# Exercise
Scan the entries below. List each line with "vertebra".

# Dataset records
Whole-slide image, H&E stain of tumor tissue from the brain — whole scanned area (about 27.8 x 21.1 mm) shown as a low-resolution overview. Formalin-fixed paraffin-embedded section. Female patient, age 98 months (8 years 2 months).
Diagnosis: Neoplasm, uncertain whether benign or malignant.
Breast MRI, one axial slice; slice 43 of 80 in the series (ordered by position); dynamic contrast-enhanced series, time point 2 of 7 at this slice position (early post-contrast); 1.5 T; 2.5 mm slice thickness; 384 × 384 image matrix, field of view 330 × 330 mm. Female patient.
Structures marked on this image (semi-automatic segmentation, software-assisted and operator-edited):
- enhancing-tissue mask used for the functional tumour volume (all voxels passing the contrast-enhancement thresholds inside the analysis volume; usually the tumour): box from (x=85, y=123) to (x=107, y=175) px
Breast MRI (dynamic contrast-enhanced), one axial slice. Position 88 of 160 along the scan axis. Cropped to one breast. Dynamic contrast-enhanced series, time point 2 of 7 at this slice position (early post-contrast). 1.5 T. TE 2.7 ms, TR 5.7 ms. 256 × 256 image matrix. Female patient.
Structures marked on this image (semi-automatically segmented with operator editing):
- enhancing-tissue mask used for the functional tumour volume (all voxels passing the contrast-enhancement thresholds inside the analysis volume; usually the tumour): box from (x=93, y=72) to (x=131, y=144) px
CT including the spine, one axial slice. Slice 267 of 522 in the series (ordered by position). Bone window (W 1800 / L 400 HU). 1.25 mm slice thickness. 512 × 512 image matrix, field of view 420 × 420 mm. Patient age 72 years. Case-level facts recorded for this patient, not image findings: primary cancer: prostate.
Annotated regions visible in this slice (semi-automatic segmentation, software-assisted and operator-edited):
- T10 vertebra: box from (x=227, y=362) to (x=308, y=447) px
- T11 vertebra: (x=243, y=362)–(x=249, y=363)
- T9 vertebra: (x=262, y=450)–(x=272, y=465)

# Response to this exercise
- T10 vertebra: box from (x=227, y=362) to (x=308, y=447) px
- T11 vertebra: (x=243, y=362)–(x=249, y=363)
- T9 vertebra: (x=262, y=450)–(x=272, y=465)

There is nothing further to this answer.